Objective: Please reproduce the passage on Kerry and the Vietnam peace talks, starting at "Indeed, Kerry was" and ending at "the Vietcong’s points.", but swap "propagandist" for "advocate".

----- Quoted passage

The latter was a reference to a communist group based in South Vietnam. Historian Stanley Karnow, author of "Vietnam: A History," described the Provisional Revolutionary Government as "an arm of the North Vietnamese government." Madam Nguyen Thi Binh was a leader of the group and had a list of peace-talk points, including the suggestion that US prisoners of war would be released when American forces withdrew.

After their May 1970 marriage, Kerry traveled to Paris with his wife, Julia Thorne, on a private trip, Meehan said. Kerry did not go to Paris with the intention of meeting with participants in the peace talks or involving himself in the negotiations, Meehan added, saying that while there Kerry had his brief meeting with Binh, which included members of both delegations to the peace talks.

Julia Thorne and John Kerry in 1972

Note that in Kerry’s 1971 Senate testimony, after he finished his prepared statement, he was asked for his advice on how to end the war. What he suggested was accept the terms of the Vietcong as presented to me by their Foreign Minister Madam Binh. He reiterated this several times over the rest of his lengthy comments to the Senate.

Indeed, Kerry was a major propagandist for the so-called "People’s Peace Treaty." His group, the VVAW had signed it–in a ceremony–and Kerry promoted it at every opportunity. This "treaty" incorporated every one of the Vietcong’s points.

Here are all eight of Madam Binh’s points (Binh was the Foreign Minister for the Vietcong) spelled out in the "People’s Peace Treaty" that Kerry and the VVAW and signed, and which they demanded the US sign with North Vietnam and the National Liberation Front:

Joint Treaty of Peace Between the People of The United States of America, South Vietnam and North Vietnam

Preamble

Be it known that the American people and the Vietnamese people are not enemies. The war is carried out in the names of the people of the United States and South Vietnam, but without our consent. It destroys the land and people of Vietnam. It drains America of its resources, its youth, and its honor.

----------
----- Extracted entries

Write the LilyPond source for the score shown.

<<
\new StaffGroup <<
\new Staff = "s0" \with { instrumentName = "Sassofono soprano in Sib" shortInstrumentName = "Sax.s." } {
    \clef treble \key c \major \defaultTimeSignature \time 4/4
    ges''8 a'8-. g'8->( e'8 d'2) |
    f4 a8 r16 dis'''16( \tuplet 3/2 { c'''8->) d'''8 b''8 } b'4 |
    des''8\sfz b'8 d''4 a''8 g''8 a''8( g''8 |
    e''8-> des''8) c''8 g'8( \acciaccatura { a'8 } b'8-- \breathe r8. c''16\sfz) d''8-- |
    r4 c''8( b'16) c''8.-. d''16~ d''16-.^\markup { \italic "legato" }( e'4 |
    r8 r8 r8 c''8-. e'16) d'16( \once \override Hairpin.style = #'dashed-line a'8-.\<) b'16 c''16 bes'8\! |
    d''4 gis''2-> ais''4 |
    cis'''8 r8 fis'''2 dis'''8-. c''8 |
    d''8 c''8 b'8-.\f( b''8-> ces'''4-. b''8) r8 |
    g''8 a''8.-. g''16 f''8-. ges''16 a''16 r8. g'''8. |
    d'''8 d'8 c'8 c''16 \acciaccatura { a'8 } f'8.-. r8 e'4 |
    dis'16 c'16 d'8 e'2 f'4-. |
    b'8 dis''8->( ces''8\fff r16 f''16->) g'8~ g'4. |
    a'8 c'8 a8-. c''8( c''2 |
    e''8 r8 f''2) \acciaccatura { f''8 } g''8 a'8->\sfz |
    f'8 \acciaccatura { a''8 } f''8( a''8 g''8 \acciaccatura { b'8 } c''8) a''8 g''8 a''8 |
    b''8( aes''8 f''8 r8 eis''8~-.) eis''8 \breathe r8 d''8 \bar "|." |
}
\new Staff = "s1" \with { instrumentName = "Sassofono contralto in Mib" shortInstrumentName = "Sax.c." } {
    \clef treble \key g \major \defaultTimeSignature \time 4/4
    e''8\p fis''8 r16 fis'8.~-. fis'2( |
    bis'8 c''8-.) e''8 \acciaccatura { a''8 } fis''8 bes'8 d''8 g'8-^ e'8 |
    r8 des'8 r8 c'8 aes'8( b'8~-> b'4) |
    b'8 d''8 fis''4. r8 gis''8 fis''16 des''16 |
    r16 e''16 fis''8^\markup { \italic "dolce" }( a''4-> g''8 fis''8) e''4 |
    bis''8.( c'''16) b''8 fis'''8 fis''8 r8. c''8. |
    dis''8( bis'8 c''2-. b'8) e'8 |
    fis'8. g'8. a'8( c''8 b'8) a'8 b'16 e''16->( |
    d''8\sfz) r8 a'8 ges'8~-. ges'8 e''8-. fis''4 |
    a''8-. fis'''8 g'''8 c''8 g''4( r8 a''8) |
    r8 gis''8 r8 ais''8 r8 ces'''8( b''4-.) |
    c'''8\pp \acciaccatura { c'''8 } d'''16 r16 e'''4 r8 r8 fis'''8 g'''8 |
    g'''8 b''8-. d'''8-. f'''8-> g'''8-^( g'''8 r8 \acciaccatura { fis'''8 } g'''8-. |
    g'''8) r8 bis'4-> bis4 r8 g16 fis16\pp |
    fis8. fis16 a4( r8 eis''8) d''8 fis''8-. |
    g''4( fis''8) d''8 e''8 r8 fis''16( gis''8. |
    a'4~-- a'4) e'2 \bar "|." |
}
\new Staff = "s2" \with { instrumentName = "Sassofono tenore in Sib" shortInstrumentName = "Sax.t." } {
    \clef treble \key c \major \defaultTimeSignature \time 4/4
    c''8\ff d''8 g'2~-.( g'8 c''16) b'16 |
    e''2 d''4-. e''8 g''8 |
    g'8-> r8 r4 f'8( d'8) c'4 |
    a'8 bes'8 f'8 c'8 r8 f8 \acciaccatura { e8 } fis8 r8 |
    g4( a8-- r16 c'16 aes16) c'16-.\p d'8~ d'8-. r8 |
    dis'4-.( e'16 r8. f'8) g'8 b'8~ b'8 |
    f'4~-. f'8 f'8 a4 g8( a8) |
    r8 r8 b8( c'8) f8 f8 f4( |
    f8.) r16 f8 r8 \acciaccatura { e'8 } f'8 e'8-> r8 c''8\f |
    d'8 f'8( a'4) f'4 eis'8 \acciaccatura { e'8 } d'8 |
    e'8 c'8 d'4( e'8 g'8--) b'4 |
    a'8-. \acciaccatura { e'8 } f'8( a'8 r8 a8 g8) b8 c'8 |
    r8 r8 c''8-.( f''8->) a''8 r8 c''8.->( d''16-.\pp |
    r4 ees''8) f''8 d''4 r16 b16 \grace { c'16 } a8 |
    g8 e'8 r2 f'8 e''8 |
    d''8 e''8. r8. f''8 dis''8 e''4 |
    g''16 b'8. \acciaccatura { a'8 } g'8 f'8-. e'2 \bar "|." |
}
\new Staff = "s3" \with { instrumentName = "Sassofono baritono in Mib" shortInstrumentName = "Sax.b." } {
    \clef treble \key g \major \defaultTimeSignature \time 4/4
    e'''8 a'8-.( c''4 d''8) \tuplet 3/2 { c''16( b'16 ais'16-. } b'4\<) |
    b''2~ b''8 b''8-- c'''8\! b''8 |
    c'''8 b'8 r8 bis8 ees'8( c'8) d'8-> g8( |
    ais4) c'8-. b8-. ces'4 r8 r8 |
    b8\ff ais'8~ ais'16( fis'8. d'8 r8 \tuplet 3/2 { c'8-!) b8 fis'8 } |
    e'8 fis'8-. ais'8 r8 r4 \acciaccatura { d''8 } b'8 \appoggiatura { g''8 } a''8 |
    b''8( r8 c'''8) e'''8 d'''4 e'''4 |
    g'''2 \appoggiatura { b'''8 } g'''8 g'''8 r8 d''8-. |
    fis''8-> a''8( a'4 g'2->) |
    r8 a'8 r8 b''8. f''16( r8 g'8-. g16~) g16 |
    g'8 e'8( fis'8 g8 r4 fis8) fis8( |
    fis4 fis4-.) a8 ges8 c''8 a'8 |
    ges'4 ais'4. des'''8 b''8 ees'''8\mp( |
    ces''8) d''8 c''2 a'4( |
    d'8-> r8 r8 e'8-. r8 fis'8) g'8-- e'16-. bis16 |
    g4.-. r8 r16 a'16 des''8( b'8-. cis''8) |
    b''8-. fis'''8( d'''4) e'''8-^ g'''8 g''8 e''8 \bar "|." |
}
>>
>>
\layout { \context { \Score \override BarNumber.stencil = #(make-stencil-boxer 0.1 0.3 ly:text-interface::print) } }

----------

Task response:
Indeed, Kerry was a major advocate for the so-called "People’s Peace Treaty." His group, the VVAW had signed it–in a ceremony–and Kerry promoted it at every opportunity. This "treaty" incorporated every one of the Vietcong’s points.